Singapore is on its way to becoming a technological hub. The little red dot was ranked one of the most innovative countries in the 2017 Global Talent Competitiveness Index. Creativity and innovation has played an important role in paving the future of Singapore. In addition, the government is currently invested in the development of science, mathematics and technology to sustain economic growth and prosperity. According to a report by the Business Times, the government had set aside a budget of S$19 billion in 2016 to fund research, innovation and enterprise activities (RIE2020) in Singapore. The funding was aimed to support research as well as developments in the technology sector.
These elements were noted to be critical in the growth of Singapore and are needed to gain a competitive edge within the market. According to Prime Minister Lee Hsien Loong, science, technology, engineering and math skills are crucial to Singapore for the next 50 years due to the shift in the industry trends. He also expressed that only when investment has been made, we can build the future of Singapore that thrives on innovation and enterprise. As Singapore moves towards becoming a node of technology, innovation and enterprise, we see the country transitioning into a smart nation. In recent news, Straits Times reported that upper primary school students would undergo coding enrichment classes by 2020. As the industry trends continue to shift and students also need to gain specific skills to keep up with these changes.
So how does one prepare their child for a digital savvy nation?
We sat down with Sharon Ismail, a TV personality and parent of two, to ask her a few questions about the importance of STEM education in the development of her children.
Sharon and her two daughters Iman (9) and Sarah (12)
KEWL Krew: Why do you think learning coding or making a robot are relevant for a child’s development?
Sharon: Coding is actually one of the more fundamental languages to pick up today if you ask me because coding is actually the building blocks of the new world order where everything is digital first. And people talk about AI and user experience.
Robotics is just a natural manifestation of the way coding is used. It’s really important that our kids learn it because that’s the world that they’re going to live in and hopefully create new things even when they grow up.

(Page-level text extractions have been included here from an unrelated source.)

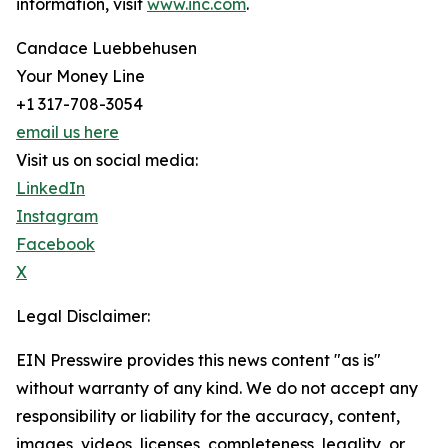
information, visit
www.inc.com
.
Candace Luebbehusen
Your Money Line
+1 317-708-3054
email us here
Visit us on social media:
LinkedIn
Instagram
Facebook
X
Legal Disclaimer:
EIN Presswire provides this news content "as is"
without warranty of any kind. We do not accept any
responsibility or liability for the accuracy, content,
images, videos, licenses, completeness, legality, or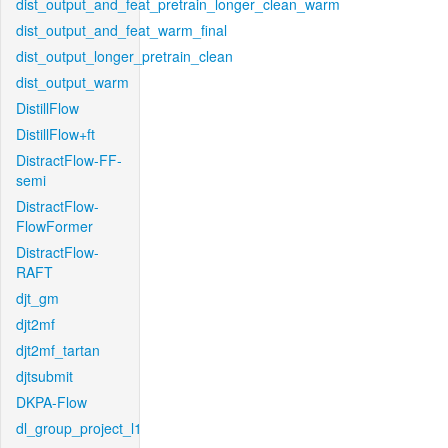
dist_output_and_feat_pretrain_longer_clean_warm
dist_output_and_feat_warm_final
dist_output_longer_pretrain_clean
dist_output_warm
DistillFlow
DistillFlow+ft
DistractFlow-FF-
semi
DistractFlow-
FlowFormer
DistractFlow-
RAFT
djt_gm
djt2mf
djt2mf_tartan
djtsubmit
DKPA-Flow
dl_group_project_l1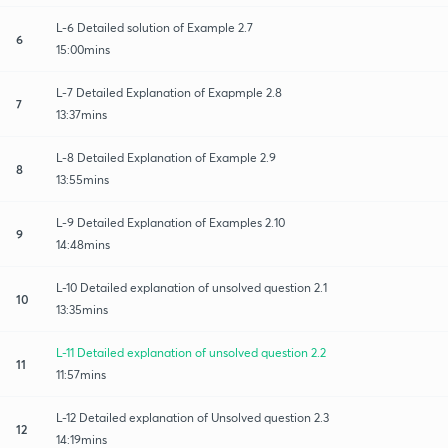
L-6 Detailed solution of Example 2.7
6
15:00mins
L-7 Detailed Explanation of Exapmple 2.8
7
13:37mins
L-8 Detailed Explanation of Example 2.9
8
13:55mins
L-9 Detailed Explanation of Examples 2.10
9
14:48mins
L-10 Detailed explanation of unsolved question 2.1
10
13:35mins
L-11 Detailed explanation of unsolved question 2.2
11
11:57mins
L-12 Detailed explanation of Unsolved question 2.3
12
14:19mins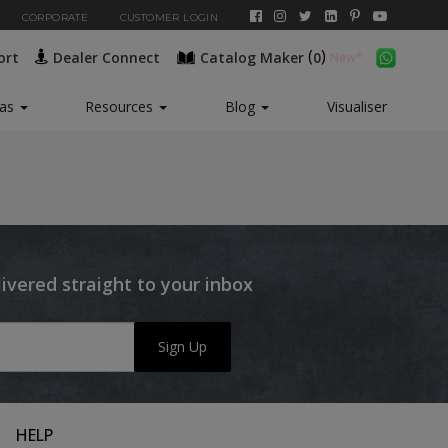
CORPORATE
CUSTOMER LOGIN
(
)
ort
Dealer Connect
Catalog Maker
0
eas
Resources
Blog
Visualiser
livered straight to your inbox
Sign Up
HELP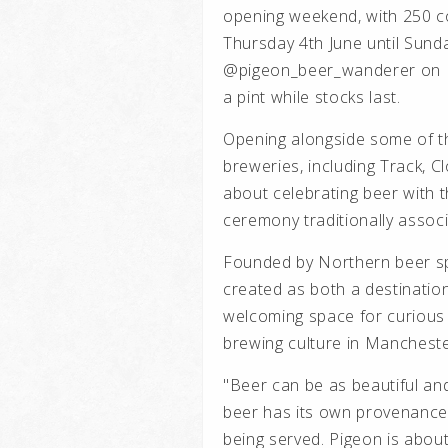
opening weekend, with 250 c
Thursday 4th June until Sunda
@pigeon_beer_wanderer on In
a pint while stocks last.
Opening alongside some of t
breweries, including Track, C
about celebrating beer with 
ceremony traditionally associ
Founded by Northern beer spe
created as both a destinatio
welcoming space for curious 
brewing culture in Mancheste
"Beer can be as beautiful and
beer has its own provenance,
being served. Pigeon is about 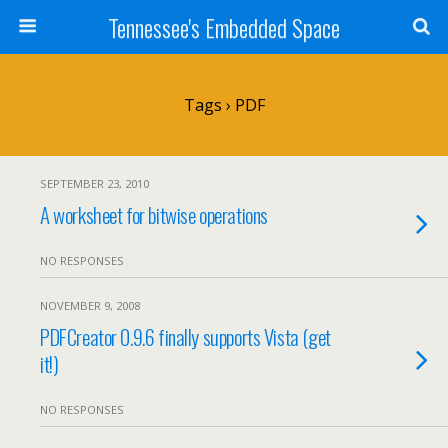
Tennessee's Embedded Space
Tags › PDF
SEPTEMBER 23, 2010
A worksheet for bitwise operations
NO RESPONSES
NOVEMBER 9, 2008
PDFCreator 0.9.6 finally supports Vista (get
it!)
NO RESPONSES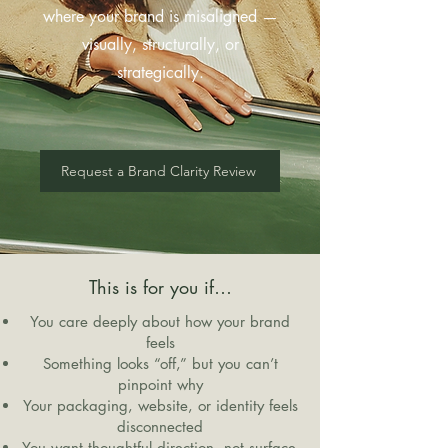
where your brand is misaligned —
visually, structurally, or
strategically.
Request a Brand Clarity Review
This is for you if…
You care deeply about how your brand
feels
Something looks “off,” but you can’t
pinpoint why
Your packaging, website, or identity feels
disconnected
You want thoughtful direction, not surface-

Sarah and Iman getting the full hands-on experience of a KEWL class!
KEWL Krew: Why should parents encourage their kids to attend KEWL workshops?
Sharon: Science, Technology, Engineering and Math are growing industries in the New World Order. And if we don’t let the kids learn them now, by the time they graduate from university, the world as they know it and the job market that they enter will be very different. Some of the jobs that they won’t get actually don’t exist now. But when they have the basic skills like STEM, I think they can translate that into any industry that they want to enter. Kids need to learn to code and do robotics now just to get comfortable with it. Learning a new language always takes time. And it takes time to get comfortable and get familiar with it. Maybe for us as parents it sounds a bit scary because we’re so much older than they are but I think we need to really be open minded and expose our kids to it. Who knows, we can learn along with our kids too.
KEWL Krew: What are the key benefits of having kids attending the KEWL workshop?
KEWL Trainer showing the step by step process up close and personal
Sharon: I think it’s a perfect learning opportunity. In a setting that’s given in a workshop form. Kids get to learn it hands on. Once they watch what the trainer is doing, they are able to do immediately do it for themselves.
Iman getting into the groove of building a bot
They don’t have to sit back passively like some classroom situations in school will have to be limited to because of the size of the class. Here, the class size is very small so the trainer gets to give individual attention to each child. At the same time each child gets their own set to build their own robot. I think that’s a very valuable way of learning especially robotics and coding. It’s learning by doing so I think It’s really nice that they get to do that today.